GitHub's architecture evolved over 18 years around a core assumption: the unit of load is a human developer. A human opens a PR, waits for review, pushes a few commits, and merges. The platform's service graph — its Git storage layer, its mergeability computation engine, its branch protection evaluation system, its Actions job dispatch queue, its search indexer, its notification fan-out, its webhook delivery pipeline, its permission evaluation layer, its API gateway — was sized and coupled around this human-paced access pattern. Every service in the chain was both a dependency and a dependency of every other service. This architecture was efficient and made GitHub easy to reason about for years.
AI agents broke the architecture's fundamental assumption. An agent doesn't open a PR and wait. An agent opens 50 PRs in parallel, each triggering the full service chain simultaneously. At scale, this creates a concurrency storm that amplifies through every layer of the graph. GitHub CTO Vlad Fedorov described it precisely: a single PR touches Git storage, mergeability checks, branch protection, Actions, search, notifications, permissions, webhooks, APIs, background jobs, caches, and databases. When the number of concurrent PRs scales 4x in six months, the pressure on every one of those systems scales accordingly — and the interconnected failures begin.

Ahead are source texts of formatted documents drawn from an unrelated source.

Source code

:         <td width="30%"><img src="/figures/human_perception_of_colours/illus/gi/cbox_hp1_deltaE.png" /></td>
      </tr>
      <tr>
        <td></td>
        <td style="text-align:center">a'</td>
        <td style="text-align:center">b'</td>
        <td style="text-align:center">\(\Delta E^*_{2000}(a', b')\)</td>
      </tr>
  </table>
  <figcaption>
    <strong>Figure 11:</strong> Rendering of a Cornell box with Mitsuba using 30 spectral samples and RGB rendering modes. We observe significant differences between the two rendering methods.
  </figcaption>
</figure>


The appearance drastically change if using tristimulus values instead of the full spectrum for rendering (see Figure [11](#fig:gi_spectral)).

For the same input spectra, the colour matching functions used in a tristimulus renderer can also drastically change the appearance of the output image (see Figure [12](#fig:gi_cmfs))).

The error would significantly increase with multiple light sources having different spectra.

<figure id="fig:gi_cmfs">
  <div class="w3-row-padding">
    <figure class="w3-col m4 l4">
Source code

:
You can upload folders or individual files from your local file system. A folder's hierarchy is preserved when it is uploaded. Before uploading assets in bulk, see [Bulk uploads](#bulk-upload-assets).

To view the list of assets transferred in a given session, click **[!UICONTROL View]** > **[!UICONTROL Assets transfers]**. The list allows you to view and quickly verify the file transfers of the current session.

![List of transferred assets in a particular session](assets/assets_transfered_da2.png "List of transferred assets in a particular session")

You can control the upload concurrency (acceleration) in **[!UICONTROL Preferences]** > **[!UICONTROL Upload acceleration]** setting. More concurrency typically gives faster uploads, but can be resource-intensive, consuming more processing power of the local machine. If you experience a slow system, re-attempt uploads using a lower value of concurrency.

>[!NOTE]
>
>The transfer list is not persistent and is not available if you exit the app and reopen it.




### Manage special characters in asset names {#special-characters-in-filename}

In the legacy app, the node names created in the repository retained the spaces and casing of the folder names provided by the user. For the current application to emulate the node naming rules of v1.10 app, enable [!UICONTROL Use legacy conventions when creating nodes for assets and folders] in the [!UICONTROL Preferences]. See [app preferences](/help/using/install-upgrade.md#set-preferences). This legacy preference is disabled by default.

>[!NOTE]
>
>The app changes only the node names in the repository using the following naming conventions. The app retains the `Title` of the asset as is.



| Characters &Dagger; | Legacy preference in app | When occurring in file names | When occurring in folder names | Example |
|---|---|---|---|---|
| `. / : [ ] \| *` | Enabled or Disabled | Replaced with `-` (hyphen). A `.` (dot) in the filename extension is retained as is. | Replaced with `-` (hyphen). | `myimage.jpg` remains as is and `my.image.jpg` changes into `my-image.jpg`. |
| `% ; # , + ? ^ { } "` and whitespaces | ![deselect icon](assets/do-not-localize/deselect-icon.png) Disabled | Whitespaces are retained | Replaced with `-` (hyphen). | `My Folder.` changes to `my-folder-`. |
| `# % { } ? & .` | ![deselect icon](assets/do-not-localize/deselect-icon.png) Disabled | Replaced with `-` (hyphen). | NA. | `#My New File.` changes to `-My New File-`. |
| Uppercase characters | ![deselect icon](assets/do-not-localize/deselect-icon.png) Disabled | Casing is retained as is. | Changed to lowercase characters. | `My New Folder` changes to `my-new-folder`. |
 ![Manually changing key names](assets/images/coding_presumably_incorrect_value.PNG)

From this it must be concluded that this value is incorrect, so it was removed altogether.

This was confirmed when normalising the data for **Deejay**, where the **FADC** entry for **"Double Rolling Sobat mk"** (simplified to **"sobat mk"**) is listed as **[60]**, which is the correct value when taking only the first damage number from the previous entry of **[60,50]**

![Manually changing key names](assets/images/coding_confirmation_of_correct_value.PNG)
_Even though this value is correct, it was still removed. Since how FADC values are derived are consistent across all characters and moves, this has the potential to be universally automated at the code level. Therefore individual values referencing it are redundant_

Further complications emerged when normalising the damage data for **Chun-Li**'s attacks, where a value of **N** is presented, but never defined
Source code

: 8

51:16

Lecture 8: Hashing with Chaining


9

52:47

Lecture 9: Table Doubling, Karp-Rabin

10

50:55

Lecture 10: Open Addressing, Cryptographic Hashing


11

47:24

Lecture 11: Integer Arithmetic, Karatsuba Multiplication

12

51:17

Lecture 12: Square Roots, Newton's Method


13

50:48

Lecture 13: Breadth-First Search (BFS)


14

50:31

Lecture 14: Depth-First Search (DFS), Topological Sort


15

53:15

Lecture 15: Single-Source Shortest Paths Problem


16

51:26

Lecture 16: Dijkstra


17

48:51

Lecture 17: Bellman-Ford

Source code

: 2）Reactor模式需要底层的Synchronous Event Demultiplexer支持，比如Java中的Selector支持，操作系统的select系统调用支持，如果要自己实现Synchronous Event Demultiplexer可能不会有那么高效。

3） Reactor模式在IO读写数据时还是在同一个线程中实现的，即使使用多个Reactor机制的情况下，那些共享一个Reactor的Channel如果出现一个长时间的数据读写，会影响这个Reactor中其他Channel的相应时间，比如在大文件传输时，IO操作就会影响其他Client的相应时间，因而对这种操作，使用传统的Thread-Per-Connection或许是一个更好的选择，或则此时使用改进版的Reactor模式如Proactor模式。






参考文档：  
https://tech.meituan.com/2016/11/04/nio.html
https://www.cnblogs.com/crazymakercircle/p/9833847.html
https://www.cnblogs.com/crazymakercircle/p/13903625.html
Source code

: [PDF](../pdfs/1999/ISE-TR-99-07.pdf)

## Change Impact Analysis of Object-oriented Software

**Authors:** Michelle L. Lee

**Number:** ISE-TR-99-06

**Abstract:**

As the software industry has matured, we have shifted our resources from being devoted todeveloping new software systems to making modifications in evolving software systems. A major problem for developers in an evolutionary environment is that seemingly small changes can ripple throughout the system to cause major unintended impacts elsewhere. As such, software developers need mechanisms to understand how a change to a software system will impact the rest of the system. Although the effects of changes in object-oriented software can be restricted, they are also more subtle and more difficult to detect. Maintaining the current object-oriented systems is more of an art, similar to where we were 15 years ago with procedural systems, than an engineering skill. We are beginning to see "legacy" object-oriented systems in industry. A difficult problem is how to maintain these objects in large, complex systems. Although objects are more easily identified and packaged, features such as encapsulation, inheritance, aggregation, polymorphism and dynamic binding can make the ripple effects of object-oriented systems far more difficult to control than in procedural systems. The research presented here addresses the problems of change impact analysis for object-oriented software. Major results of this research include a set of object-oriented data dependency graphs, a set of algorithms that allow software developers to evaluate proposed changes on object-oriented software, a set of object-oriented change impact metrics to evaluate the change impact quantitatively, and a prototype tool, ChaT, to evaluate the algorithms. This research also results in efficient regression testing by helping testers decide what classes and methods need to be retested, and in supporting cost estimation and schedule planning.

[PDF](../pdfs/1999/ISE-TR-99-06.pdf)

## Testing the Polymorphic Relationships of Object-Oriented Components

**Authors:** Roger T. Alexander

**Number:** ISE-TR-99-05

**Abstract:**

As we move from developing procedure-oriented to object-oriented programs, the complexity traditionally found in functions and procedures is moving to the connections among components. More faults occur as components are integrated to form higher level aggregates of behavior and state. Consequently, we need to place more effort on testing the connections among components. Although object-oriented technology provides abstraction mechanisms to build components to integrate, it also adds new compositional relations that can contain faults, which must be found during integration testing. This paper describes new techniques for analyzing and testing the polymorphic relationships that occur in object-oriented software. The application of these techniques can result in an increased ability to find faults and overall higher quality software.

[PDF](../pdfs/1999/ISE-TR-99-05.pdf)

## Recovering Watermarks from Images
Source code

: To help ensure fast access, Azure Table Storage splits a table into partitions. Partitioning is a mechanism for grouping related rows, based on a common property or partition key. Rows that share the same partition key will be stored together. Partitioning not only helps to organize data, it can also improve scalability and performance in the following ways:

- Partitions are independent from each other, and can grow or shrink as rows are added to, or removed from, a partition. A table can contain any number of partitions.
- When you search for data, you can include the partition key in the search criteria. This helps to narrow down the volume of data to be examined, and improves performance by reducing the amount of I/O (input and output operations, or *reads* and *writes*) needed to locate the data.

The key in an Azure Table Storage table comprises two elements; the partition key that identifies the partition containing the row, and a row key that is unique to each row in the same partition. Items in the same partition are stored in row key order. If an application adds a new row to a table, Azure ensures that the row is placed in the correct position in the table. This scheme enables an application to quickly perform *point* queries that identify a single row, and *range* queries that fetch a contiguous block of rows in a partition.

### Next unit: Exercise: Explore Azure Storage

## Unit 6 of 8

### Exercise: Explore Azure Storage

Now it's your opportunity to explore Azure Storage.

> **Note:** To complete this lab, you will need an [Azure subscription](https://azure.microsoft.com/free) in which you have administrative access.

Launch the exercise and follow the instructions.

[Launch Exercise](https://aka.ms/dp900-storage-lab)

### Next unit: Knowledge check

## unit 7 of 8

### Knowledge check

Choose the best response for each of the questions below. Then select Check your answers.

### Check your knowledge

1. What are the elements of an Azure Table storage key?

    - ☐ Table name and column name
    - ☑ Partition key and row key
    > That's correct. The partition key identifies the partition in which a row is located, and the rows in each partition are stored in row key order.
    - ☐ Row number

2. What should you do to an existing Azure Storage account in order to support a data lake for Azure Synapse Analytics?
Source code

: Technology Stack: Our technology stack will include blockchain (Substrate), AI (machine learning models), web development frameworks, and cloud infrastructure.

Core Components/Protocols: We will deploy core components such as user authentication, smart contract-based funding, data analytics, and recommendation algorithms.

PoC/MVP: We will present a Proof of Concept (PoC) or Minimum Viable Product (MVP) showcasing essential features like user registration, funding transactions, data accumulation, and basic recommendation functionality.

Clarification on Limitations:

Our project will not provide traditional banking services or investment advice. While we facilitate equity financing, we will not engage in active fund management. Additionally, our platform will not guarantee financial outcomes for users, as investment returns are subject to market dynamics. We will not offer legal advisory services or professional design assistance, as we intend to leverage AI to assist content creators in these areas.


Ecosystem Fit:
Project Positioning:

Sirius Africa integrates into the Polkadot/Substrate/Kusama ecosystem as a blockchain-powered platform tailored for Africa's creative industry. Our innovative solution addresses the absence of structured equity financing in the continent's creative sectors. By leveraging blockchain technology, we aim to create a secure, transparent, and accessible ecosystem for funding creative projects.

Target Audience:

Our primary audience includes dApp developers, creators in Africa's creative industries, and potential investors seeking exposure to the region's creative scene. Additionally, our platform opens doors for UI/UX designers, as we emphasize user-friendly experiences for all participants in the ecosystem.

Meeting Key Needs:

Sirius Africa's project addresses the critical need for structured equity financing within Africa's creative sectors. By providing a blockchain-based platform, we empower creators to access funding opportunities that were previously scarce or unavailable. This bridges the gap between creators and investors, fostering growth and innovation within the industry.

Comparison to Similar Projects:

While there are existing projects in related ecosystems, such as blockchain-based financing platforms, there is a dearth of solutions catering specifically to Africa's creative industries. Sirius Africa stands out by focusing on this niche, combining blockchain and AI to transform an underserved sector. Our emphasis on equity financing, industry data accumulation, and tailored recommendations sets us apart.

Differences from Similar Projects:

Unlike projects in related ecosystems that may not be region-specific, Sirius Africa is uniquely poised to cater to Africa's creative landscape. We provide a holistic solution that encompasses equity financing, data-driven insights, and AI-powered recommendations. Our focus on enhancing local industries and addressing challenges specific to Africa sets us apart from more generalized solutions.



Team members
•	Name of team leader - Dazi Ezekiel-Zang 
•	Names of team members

A Single GitHub PR: The 10+ Subsystems It Touches
flowchart TD
pr["AI Agent Opens PR"]
pr --> git["Git Storage\n(commit objects, pack files)"]
pr --> merge["Mergeability Engine\n(conflict detection)"]
pr --> bp["Branch Protection\n(rule evaluation)"]
pr --> actions["GitHub Actions\n(CI job dispatch)"]
pr --> search["Search Indexer\n(Elasticsearch update)"]
pr --> notif["Notification Fan-out\n(email, web, mobile)"]
pr --> perm["Permission Layer\n(repo access check)"]
pr --> webhook["Webhook Delivery\n(external integrations)"]
pr --> api["API Gateway\n(rate limit tracking)"]
pr --> jobs["Background Jobs\n(async processing queue)"]
pr --> cache["Cache Invalidation\n(repo metadata)"]
pr --> db["Database Writes\n(PR state, comments)"]
style pr fill:#24292f,color:#ffffff
style actions fill:#ef4444,color:#ffffff
style search fill:#ef4444,color:#ffffff
GitHub Actions: Weekly Compute Minutes — The AI Agent Surge
xychart-beta
title "GitHub Actions Weekly Compute Minutes"
x-axis ["2023", "2024", "H1 2025", "Dec 2025", "Early 2026"]
y-axis "Minutes (Millions)" 0 --> 2200
bar [500, 750, 1000, 1500, 2100]
THE RUBY GIL: WHY THE MONOLITH COULDN'T SCALE
Ruby's Global Interpreter Lock (GIL) is a mutex that prevents multiple threads from executing Ruby code simultaneously in the same process. For human-paced web traffic — where a request comes in, does some database work, and returns a response — the GIL is rarely the bottleneck. For AI agent traffic — where thousands of operations arrive concurrently and each one fans out across dozens of internal services — the GIL becomes a hard ceiling.
Even on a 64-core server, a Ruby process can use exactly one core at a time for Ruby execution. The fix isn't optimization. It's a different runtime. Go's goroutine scheduler runs across all available CPU cores without a GIL, making it architecturally suited for the concurrency profile that AI agent workflows generate. GitHub's Ruby-to-Go migration for performance-critical services is the right move — not as a language preference, but as a physics constraint.